Bir milli eğitim müdürünün maiyetindeki personeline güven vermesi gerekirken yangına körükle giderek öğretmenleri tedirgin eden ve kaygı veren açıklamaların ağzından dökülüvermesi nereden bakarsanız bakınız skandaldır. Öğretmenin arkasında dağ gibi durması lazımken onları iç-dış paydaşların önüne atması kendisine hiç ama hiç yakışmamıştır. Hele hele öğretmenlerin şamar oğlanı ve günah keçisi yapılmak istendiği şu zaman dilimlerinde… Akıldan çıkarılmamalıdır ki bazı insanlar, aç kurtlar gibi öğretmeni yemek ve yedirmek için pusuda bekliyor. Zaten halihazırda eğitim ortamları öğretmen zaviyesinden gergin ve tedirgin edici… İl Milli Eğitim Müdürü’nün açıklamaları yaraya tuz basmak gibi… Hiç olmadı vallahi.

Sayın Müdür’ün sanki içinin bir yerinde öğretmene karşı beslediği olumsuz duygular bir an için depreşip kontrolü kaybederek açığa çıktı. En son bunu Nagehan Alçı’da görmüştük. Sonra kendisi öğretmene beslediği olumsuz algılarının nedenlerini ele verdi. İnşallah böyle değildir Sayın Müdür’ünkü…

Yalnız şunu ifade etmeliyim ki bu gibi olaylar öğretmenleri sendikalar olmadan bütünleştiriyor, öğretmenlerin bütüncül tepkisine yol açıyor, öğretmenler kendi kendilerine sahip çıkıyor ve kendilerini ezdirmiyor. Zira öğretmenlerin bu gibi hadiseler gırtlaklarına kadar geldi, dayanacak güçleri kalmadı artık. İnceldiği yerden kopsun, modunda bir reaksiyon kaçınılmaz görülüyor tabii ki. Öğretmenlerin tepkiselliği alışkanlık oluyor. Sendikalar bile öğretmenlerin gerisinde kaldı. Hal böyle olunca öğretmenler, ileriki yıllarda bu bütüncül mücadelelerinin ve tepkilerinin olumlu neticelerini görecekler. Öyle öngörüyorum. Sendikalar bu halleriyle öğretmenlere yetişemez. Revizyona gitmeliler. Yoksa dava, ideoloji, siyaset, iltimas gibi teraneleri öne sürerek üye avlama yarışında nalları toplayacaklar. Akabinde de nalları dikerler artık.

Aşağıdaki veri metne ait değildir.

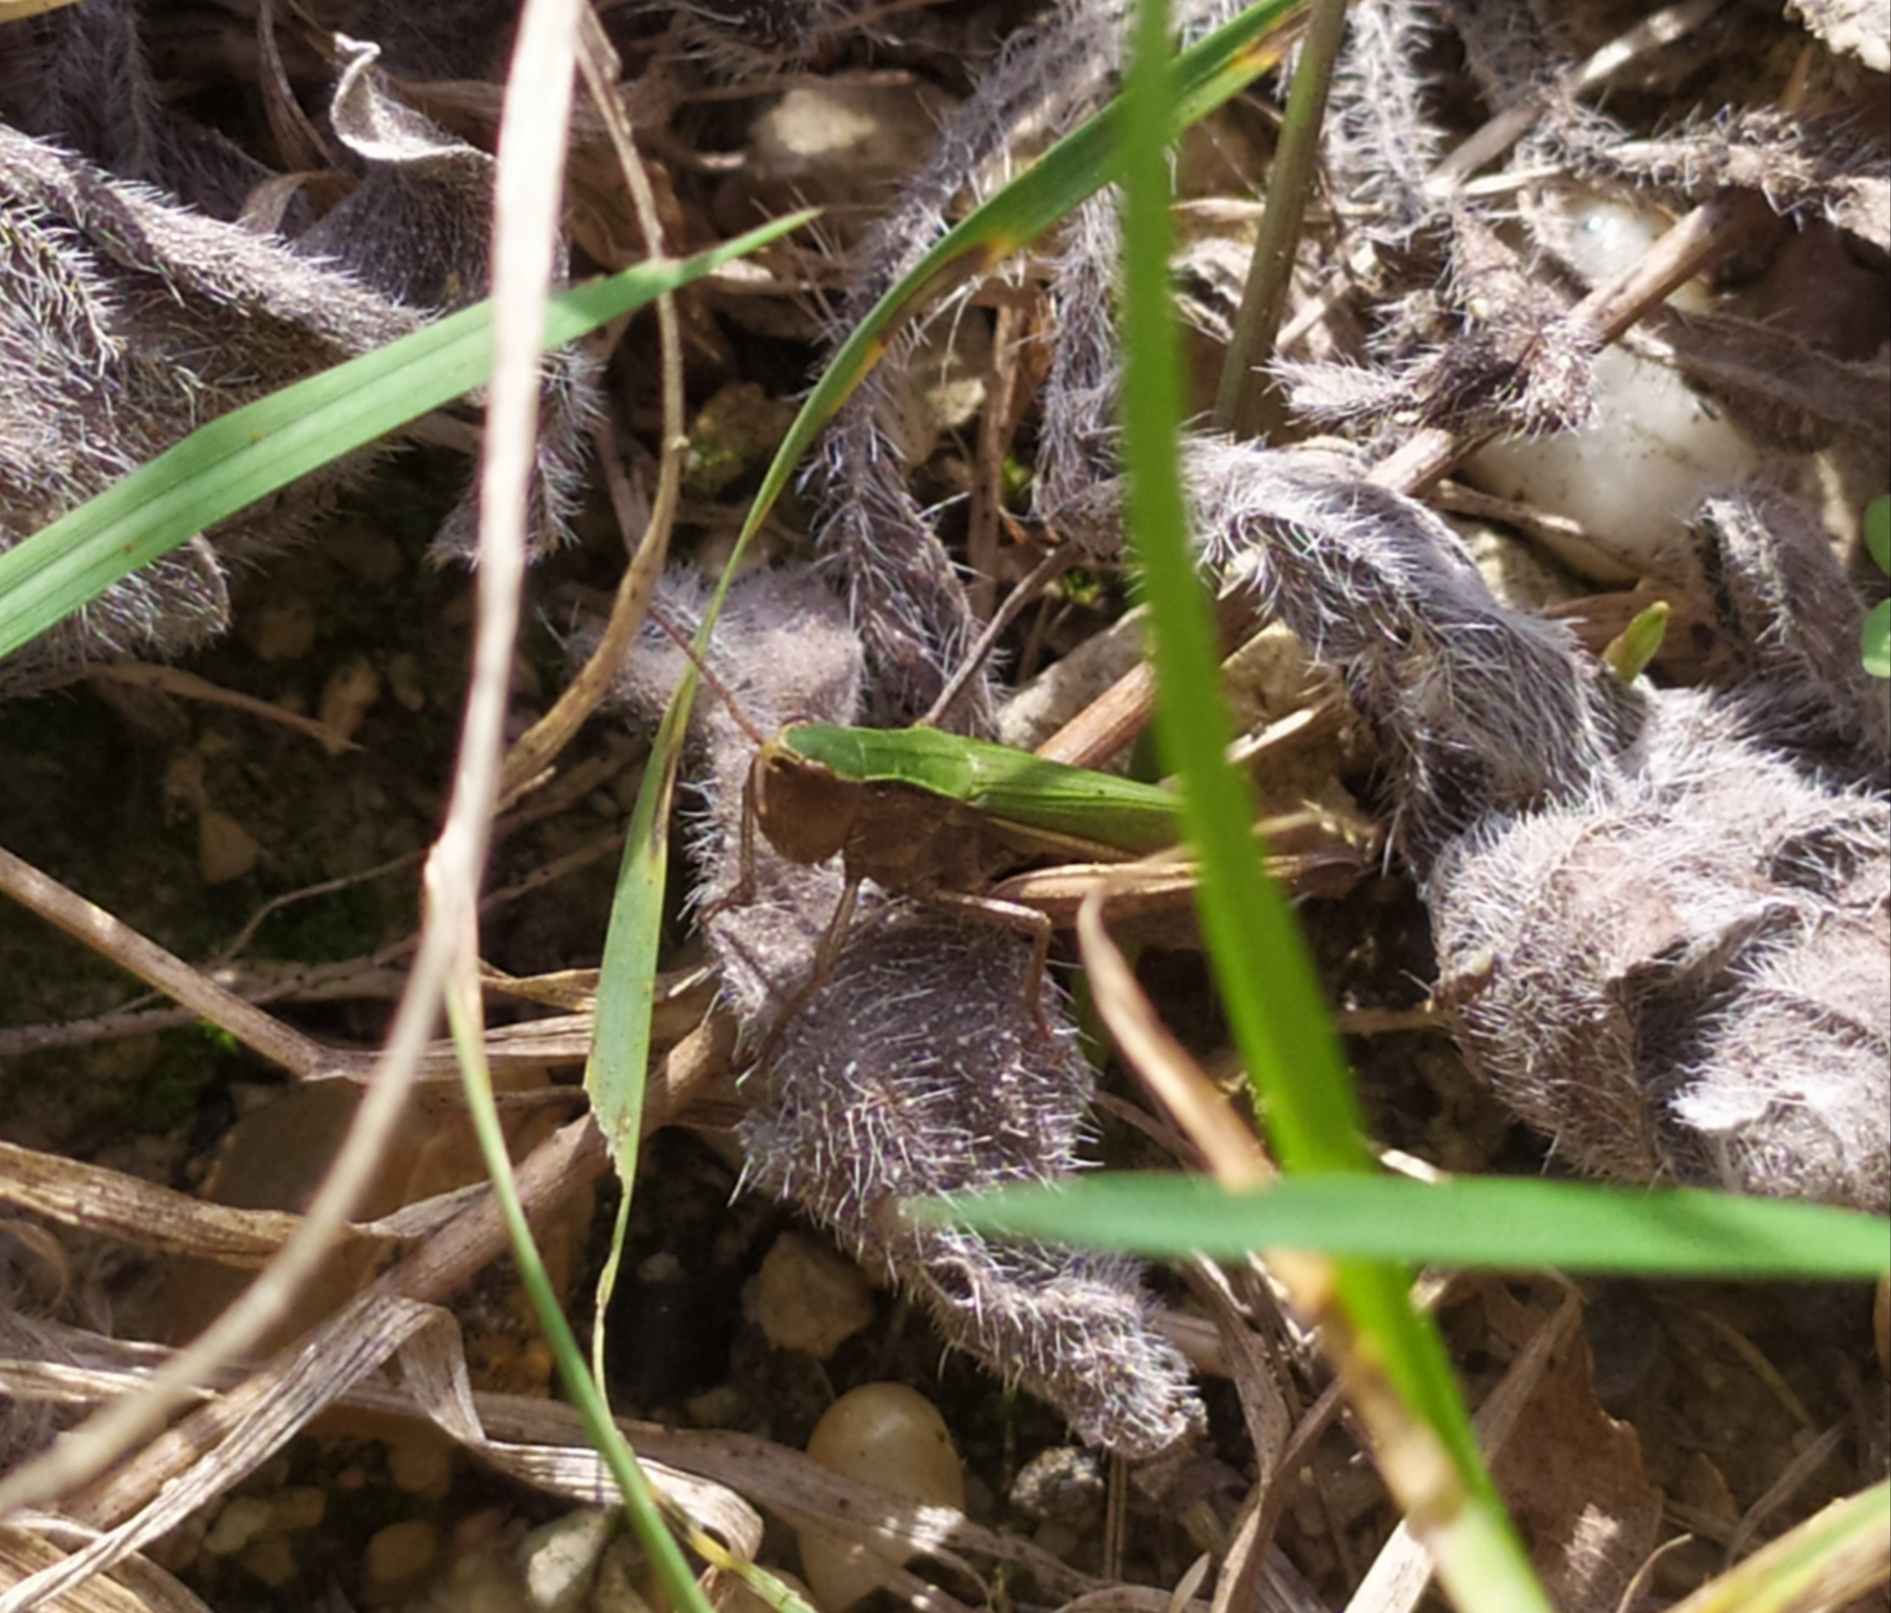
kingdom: Animalia
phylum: Arthropoda
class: Insecta
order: Orthoptera
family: Acrididae
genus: Chorthippus
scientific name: Chorthippus dorsatus
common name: Steppe grasshopper
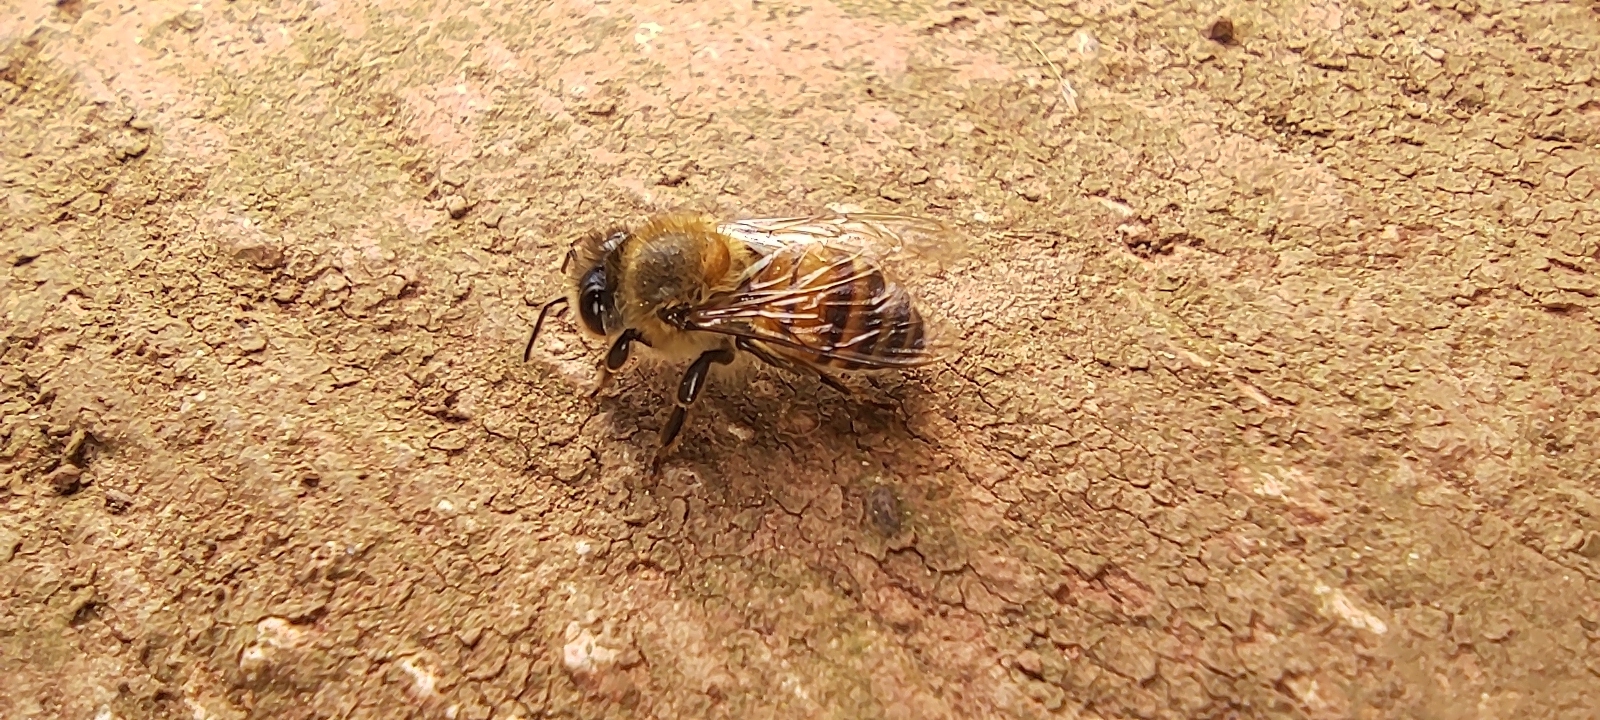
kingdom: Animalia
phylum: Arthropoda
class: Insecta
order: Hymenoptera
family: Apidae
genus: Apis
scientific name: Apis mellifera
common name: Honey bee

Her neyse… Biz devam edelim asıl meseleye…

Bir öğretmeni geçtim, bir insanın ensesinde boza pişirerek ondan istenilen ve beklenilen düzeyde verim alamazsınız. Kafasına vura vura, hedef tahtasına oturta oturta, memuriyete döndürürüz diyerek aba altından sopa göstere göstere, gözdağı vere vere bir öğretmeni geçtim, bir insanı stressiz kafa ile çalıştıramazsınız.

Bir müdürün maiyetindeki öğretmenlerle güven ilişkisi kuran üslubu bu mudur? Bu, olmamalıdır. Olursa sağlıklı ilişkiler yerini prosedür ilişkilerine bırakır. Öğretmenlik prosedürü esas alan bir meslek değildir. Öğretmenlik prosedürü esas alırsa işte o zaman hissiz bir memurdan farkı kalmaz. Bu mudur istediğiniz? Bu, olmamalıdır. Olursa hissiz ve düşüncesiz bir ortam ve toplum yaratırsınız.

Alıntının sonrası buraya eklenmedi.